Despite their microscopic size, coccolithophores can be hugely abundant in the present ocean, being visible from space as cloud-like blooms. After death, their calcareous exoskeletons sink to the seafloor, accumulating in vast numbers, forming rocks such as chalk.

The ghost fossils formed while the sediments at the seafloor were being buried and turned into rock. As more mud was gradually deposited on top, the resulting pressure squashed the coccolith plates and other organic remains together, and the hard coccoliths were pressed into the surfaces of pollen, spores and other soft organic matter. Later, acidic waters within spaces in the rock dissolved away the coccoliths, leaving behind just their impressions – the ghosts.

“Normally, palaeontologists only search for the fossil coccoliths themselves, and if they don’t find any then they often assume that these ancient plankton communities collapsed,” explained Professor Vivi Vajda (Swedish Museum of Natural History). “These ghost fossils show us that sometimes the fossil record plays tricks on us and there are other ways that these calcareous nannoplankton may be preserved, which need to be taken into account when trying to understand responses to past climate change”.
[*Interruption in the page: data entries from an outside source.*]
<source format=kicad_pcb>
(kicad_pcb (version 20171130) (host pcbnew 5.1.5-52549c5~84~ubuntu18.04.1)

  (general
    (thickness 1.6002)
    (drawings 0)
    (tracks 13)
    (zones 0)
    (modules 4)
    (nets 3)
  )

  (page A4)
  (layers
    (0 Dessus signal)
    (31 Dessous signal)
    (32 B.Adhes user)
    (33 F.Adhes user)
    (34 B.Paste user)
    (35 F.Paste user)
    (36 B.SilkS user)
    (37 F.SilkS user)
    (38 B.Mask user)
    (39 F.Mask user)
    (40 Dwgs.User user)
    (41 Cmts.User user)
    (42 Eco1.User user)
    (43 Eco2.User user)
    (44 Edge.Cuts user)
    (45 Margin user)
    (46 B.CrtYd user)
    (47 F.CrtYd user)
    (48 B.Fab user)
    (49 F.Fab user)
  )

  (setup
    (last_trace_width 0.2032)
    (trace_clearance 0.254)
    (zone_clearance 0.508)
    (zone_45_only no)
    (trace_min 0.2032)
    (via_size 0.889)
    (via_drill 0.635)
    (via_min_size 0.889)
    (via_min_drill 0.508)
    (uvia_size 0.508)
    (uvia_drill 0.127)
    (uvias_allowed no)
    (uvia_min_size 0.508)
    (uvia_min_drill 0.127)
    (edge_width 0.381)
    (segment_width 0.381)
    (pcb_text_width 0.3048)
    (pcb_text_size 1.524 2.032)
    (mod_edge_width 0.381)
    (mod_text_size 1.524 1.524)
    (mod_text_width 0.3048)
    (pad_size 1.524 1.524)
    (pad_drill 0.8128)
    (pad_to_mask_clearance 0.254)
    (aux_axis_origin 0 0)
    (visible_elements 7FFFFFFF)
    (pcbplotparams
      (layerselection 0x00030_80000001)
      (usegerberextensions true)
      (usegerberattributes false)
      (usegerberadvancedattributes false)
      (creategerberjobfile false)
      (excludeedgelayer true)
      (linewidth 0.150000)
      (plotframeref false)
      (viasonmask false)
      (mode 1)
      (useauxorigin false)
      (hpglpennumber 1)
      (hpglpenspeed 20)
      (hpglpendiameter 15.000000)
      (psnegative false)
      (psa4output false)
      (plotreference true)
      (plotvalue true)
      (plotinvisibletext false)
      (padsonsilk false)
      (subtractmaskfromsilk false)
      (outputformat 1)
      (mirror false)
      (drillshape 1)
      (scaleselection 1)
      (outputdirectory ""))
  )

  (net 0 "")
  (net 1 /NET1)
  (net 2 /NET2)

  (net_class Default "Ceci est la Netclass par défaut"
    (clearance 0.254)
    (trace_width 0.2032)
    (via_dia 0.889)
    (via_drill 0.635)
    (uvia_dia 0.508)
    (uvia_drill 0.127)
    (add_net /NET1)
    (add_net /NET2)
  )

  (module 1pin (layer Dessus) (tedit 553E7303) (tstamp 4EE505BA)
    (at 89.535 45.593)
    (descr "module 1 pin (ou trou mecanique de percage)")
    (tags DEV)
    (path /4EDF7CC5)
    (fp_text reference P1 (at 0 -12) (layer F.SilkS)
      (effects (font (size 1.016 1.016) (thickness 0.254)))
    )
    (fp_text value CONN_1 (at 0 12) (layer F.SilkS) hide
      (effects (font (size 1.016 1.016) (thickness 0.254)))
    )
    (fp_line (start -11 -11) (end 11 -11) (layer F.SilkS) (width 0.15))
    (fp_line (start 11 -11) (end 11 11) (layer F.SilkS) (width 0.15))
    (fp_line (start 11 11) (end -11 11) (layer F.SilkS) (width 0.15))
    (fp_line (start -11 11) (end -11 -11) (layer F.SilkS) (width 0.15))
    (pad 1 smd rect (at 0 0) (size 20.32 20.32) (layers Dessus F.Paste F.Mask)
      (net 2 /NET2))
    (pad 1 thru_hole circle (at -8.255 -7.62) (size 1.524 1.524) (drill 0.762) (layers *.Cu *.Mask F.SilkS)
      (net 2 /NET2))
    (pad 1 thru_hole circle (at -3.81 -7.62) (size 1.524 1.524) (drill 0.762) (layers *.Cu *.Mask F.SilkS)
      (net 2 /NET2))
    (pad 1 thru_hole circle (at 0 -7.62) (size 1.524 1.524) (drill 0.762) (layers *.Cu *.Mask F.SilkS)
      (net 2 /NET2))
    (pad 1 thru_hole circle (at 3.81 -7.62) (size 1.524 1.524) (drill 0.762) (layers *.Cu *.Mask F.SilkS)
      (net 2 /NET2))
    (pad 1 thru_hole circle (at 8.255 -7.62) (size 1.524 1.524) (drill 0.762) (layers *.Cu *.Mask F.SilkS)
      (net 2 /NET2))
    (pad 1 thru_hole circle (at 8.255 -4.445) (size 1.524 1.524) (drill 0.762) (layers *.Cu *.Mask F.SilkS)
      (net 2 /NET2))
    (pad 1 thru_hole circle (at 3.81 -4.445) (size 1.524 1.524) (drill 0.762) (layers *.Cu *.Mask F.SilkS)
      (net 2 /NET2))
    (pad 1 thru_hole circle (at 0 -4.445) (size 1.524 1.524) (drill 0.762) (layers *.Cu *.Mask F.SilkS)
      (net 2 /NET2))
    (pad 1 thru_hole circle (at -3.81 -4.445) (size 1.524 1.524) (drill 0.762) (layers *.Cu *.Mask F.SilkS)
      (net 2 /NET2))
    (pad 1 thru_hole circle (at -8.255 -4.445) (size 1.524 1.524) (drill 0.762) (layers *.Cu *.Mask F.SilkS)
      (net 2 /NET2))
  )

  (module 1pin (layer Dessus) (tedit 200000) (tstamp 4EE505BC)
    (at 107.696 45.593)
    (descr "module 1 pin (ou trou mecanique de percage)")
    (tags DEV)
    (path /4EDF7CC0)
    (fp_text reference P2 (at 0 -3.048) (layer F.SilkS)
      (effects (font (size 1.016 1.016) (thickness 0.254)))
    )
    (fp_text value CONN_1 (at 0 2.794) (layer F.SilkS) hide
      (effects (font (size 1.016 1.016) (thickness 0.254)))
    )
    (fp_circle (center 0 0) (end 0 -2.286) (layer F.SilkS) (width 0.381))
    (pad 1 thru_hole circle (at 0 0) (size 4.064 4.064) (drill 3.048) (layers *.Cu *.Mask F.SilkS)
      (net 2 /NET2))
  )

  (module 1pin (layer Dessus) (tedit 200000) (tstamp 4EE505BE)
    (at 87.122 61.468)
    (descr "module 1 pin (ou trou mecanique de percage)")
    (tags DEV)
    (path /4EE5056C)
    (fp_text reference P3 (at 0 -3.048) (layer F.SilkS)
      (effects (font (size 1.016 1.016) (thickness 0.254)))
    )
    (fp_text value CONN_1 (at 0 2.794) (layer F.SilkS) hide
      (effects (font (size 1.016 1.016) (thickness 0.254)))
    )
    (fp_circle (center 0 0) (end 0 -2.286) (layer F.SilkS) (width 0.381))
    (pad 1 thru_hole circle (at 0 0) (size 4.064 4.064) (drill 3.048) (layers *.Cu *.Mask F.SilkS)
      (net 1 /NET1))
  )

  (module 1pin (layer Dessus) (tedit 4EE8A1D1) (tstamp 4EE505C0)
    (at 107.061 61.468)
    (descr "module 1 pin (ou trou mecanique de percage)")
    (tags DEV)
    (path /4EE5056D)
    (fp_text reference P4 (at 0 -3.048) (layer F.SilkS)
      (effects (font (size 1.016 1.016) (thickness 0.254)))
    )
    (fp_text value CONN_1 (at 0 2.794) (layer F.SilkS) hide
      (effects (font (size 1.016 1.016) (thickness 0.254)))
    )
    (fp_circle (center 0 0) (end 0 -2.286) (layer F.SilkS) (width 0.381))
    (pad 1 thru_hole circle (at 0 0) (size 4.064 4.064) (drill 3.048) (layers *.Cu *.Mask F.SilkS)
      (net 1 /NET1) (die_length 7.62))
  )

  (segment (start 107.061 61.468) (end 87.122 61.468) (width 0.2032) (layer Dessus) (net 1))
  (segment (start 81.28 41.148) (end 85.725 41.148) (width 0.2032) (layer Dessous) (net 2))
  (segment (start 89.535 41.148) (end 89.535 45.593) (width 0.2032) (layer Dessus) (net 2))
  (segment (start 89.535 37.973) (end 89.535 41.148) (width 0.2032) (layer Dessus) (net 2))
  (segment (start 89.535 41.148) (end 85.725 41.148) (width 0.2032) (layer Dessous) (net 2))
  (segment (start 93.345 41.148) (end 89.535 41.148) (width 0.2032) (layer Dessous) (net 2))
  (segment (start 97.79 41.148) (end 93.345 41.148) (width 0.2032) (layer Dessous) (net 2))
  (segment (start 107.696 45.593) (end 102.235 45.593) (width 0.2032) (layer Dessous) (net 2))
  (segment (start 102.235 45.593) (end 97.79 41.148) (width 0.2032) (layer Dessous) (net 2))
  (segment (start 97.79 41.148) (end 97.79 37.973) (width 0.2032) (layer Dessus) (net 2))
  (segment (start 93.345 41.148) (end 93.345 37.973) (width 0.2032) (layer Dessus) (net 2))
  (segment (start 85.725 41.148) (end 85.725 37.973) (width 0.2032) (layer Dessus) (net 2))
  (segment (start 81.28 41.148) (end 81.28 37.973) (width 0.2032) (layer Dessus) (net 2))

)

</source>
Profesor Silvia Danise (University of Florence) said: “Ghost nannofossils are likely common in the fossil record, but they have been overlooked due to their tiny size and cryptic mode of preservation. We think that this peculiar type of fossilization will be useful in the future, particularly when studying geological intervals where the original coccoliths are missing from the fossil record”.

The study focused on the Toarcian Oceanic Anoxic Event (T-OAE), an interval of rapid global warming in the Early Jurassic (183 million years ago), caused by an increase in CO₂-levels in the atmosphere from massive volcanism in the Southern Hemisphere. The researchers found ghost nannofossils associated with the T-OAE from the UK, Germany, Japan and New Zealand, but also from two similar global warming events in the Cretaceous: Oceanic Anoxic Event 1a (120 million years ago) from Sweden, and Oceanic Anoxic Event 2 (94 million years ago) from Italy.
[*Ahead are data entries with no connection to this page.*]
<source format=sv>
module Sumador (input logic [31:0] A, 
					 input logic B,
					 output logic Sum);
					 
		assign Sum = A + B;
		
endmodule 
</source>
“The ghost fossils show that nannoplankton were abundant, diverse and thriving during past warming events in the Jurassic and Cretaceous, where previous records have assumed that plankton collapsed due to ocean acidification,” explained Professor Richard Twitchett (Natural History Museum, London). “These fossils are rewriting our understanding of how the calcareous nannoplankton respond to warming events.”

Finally, Dr Sam Slater explained: “Our study shows that algal plankton were abundant during these past warming events and contributed to the expansion of marine dead zones, where seafloor oxygen-levels were too low for most species to survive. These conditions, with plankton blooms and dead zones, may become more widespread across our globally warming oceans.”

原始論文：Sam M. Slater, Paul Bown, Richard J. Twitchett, Silvia Danise, Vivi Vajda. Global record of “ghost” nannofossils reveals plankton resilience to high CO 2 and warming. Science, 2022; 376 (6595): 853 DOI: 10.1126/science.abm7330

引用自：University College London. "Discovery of 'ghost' fossils reveals plankton resilience to past global warming events: Scientists have discovered a new type of fossilization."